Monday, January 27, 2014

Predictive Analytics in Tableau Part 5: Polynomial, Exponential and Piecewise Regression

Today, we will talk about some more types of regression using Tableau 8.1's new R functionality.  We previously talked about prediction using Linear Regression.  But, what if the relationship isn't linear?  In the real world, linearity is rarely the truth.  For this demonstration, we will use the same data set we used in Parts 1, 2, and 3.

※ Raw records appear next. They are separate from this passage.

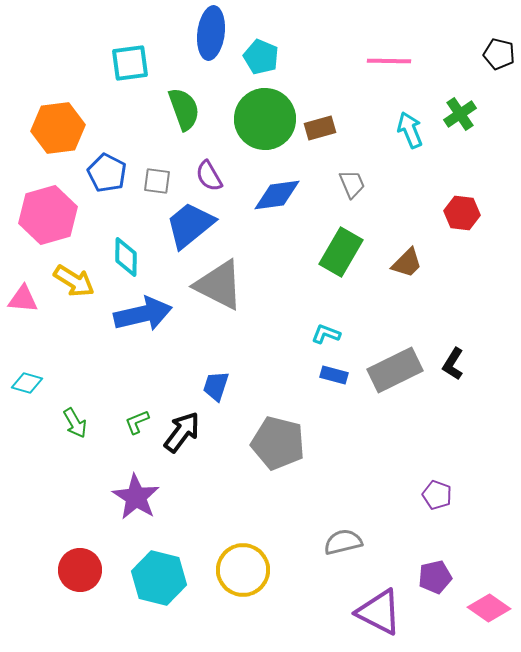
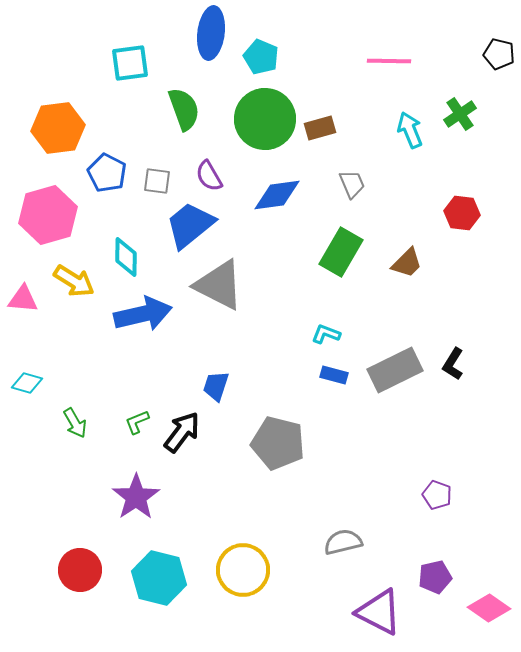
purple star at (136, 497): rotated 6 degrees clockwise
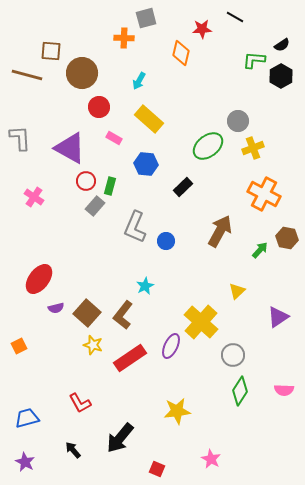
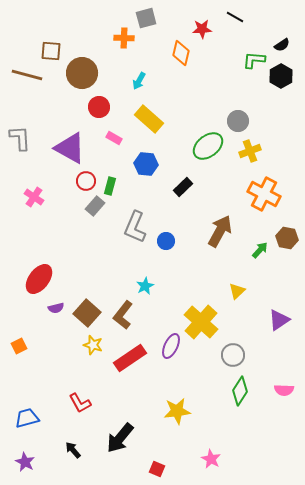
yellow cross at (253, 148): moved 3 px left, 3 px down
purple triangle at (278, 317): moved 1 px right, 3 px down
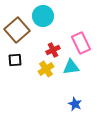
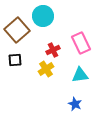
cyan triangle: moved 9 px right, 8 px down
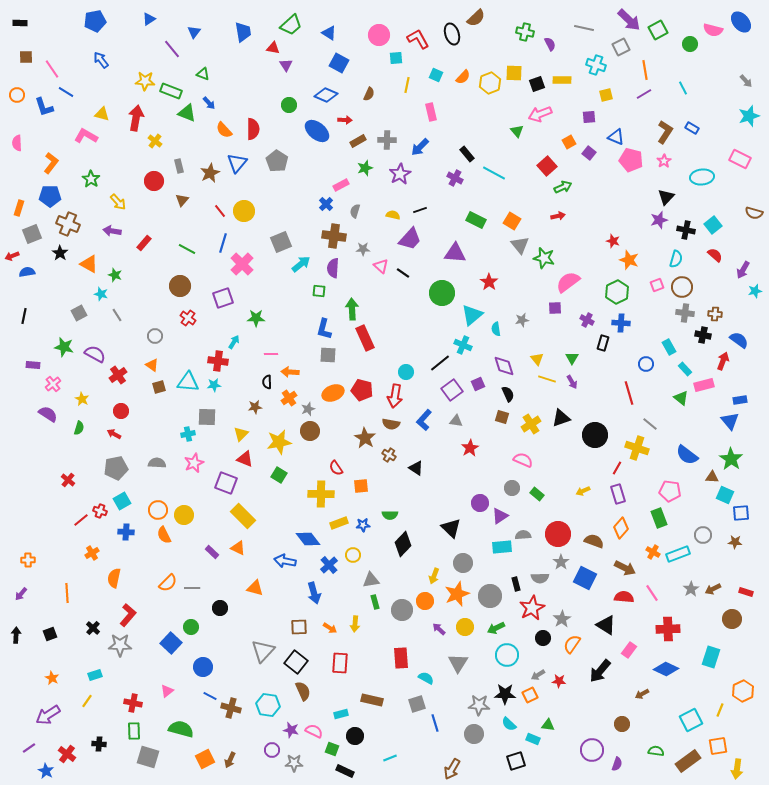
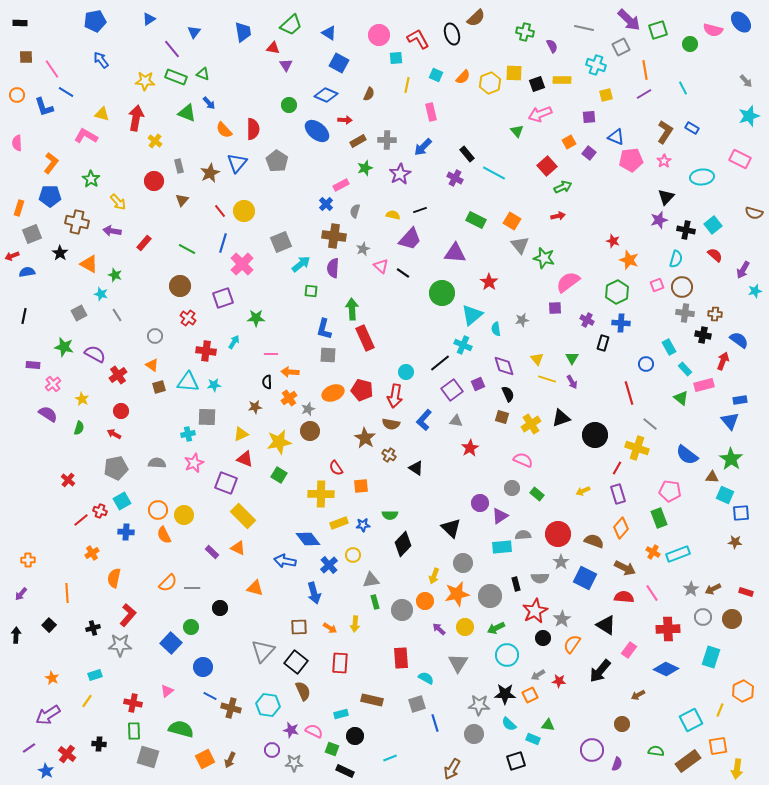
green square at (658, 30): rotated 12 degrees clockwise
purple semicircle at (550, 44): moved 2 px right, 2 px down
green rectangle at (171, 91): moved 5 px right, 14 px up
blue arrow at (420, 147): moved 3 px right
pink pentagon at (631, 160): rotated 20 degrees counterclockwise
brown cross at (68, 224): moved 9 px right, 2 px up; rotated 10 degrees counterclockwise
gray star at (363, 249): rotated 24 degrees counterclockwise
green square at (319, 291): moved 8 px left
red cross at (218, 361): moved 12 px left, 10 px up
yellow triangle at (241, 434): rotated 21 degrees clockwise
gray circle at (703, 535): moved 82 px down
orange star at (457, 594): rotated 10 degrees clockwise
red star at (532, 608): moved 3 px right, 3 px down
black cross at (93, 628): rotated 32 degrees clockwise
black square at (50, 634): moved 1 px left, 9 px up; rotated 24 degrees counterclockwise
brown arrow at (642, 694): moved 4 px left, 1 px down
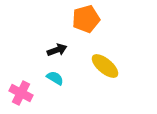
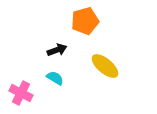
orange pentagon: moved 1 px left, 2 px down
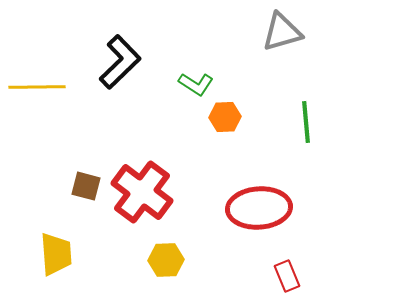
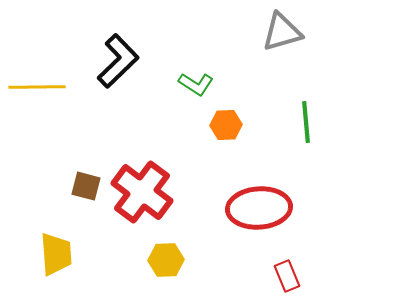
black L-shape: moved 2 px left, 1 px up
orange hexagon: moved 1 px right, 8 px down
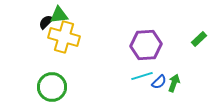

First, let's look at our data.
 DJIA vs. Foreign by Year
As you can see, this data is not related linearly.  There is very little change in DJIA when Foreign is below 140.  However, when Foreign surpasses 140, DJIA skyrockets.  If we tried to use a line to predict these values, we would get something like this:
 DJIA vs. Foreign by Year (with Linear Trend)
This line is pretty far off from most of those points.  Fortunately, Tableau offers some more built-in trend lines.  Here are some good ones:
 DJIA vs. Foreign by Year (with Quadratic Trend)
 DJIA vs. Foreign by Year (with Exponential Trend)
As you can see, both of these models fit the data pretty well.  Now, let's see how to do them using R.
 DJIA (Exponential)
We see that all we have to do is make a new variable with whatever function we want and add it to the model.  As far as R knows, these are two completely different variables.  We could add all of the other variables to the mix as well if we wanted to.  We could easily model Foreign as a quadratic while modeling Consumer as a logarithm.  One important thing to note is that if you include a polynomial, you should include all lesser degrees.  Simply put, if you have a x^2, then you must also have x.  If you have x^3, you must also have x^2 and x.  We won't go into detail about why you should do this at this time.

Looking back at the earlier trends, we're not happy with either of these trends.  The quadratic trend has that troubling curvature at the left side while the exponential trend doesn't seem strong enough to capture the upward curvature.  Now, let's make a new model that Tableau doesn't even have!

What if we believe that there are actually two trends here?  Let's imagine that the relationship is linear for small values of Foreign (less than 135) and a different linear relationship for larger values of Foreign?  No problem!  We can combine our models!

SCRIPT_REAL("
djia <- .arg1
fore <- .arg2
th <- 135
fore2 <- fore^2

smallfore <- fore[fore<th]
smalldjia <- djia[fore<th]

largefore <- fore[fore>=th]
largedjia <- djia[fore>=th]

smallfit <- lm( smalldjia ~ smallfore )
largefit <- lm( largedjia ~ largefore )

c(smallfit\$fitted, largefit\$fitted)
",
SUM( [DJIA] ), SUM( [FOREIGN] ) )

Finally, let's see the results.
 DJIA vs. Foreign by Year (with Piecewise Prediction)
This model fits our data so much better!  This method is called Piecewise Regression.  The amazing thing about R is that there's a method for predicting anything you want.  You can even create your own prediction method if you need to.  Thanks for reading.  We hope you found this informative.

P.S.

We're curious how Tableau keeps track of which value in the output vector corresponds to each input.  This was a huge obstacle in Part 3 as well.  If you have ideas, let us know in the comments.

Data Analytics Consultant
Mariner, LLC
llewellyn.wb@gmail.com

1. Hi Brad, this is a great series! To answer your question about keeping track of the values, my understanding is that the ordering of what is sent to R from Tableau is based on the sort order of the addressing dimension(s). That creates a vector for each argument, and on the return from R to Tableau the assignment is in the same order. So the 1st address aka row in the partition gets the first value of the return vector, the 2nd address gets the 2nd value, and so on.

1. Thanks for the input Jonathan. That's what I suspected was the case. That concerns me when dealing with Nulls and functions where Time Series are involved. Perhaps I will have to investigate this a little further.

2. Thanks a lot Brad. The posts on Predictive Analytics are really helpful.

3. Daer Brad. This post are very interessting. Could you please help me to write the right syntax in Tableau for this R-syntax:

reg.quad <- nls (av~a*uv^2^2+ b*uv^2+c, data=Datensatz, start=list (a=51.75045, b=77.30759 , c=45.07692))

I am so sorry because i am a tableau beginner.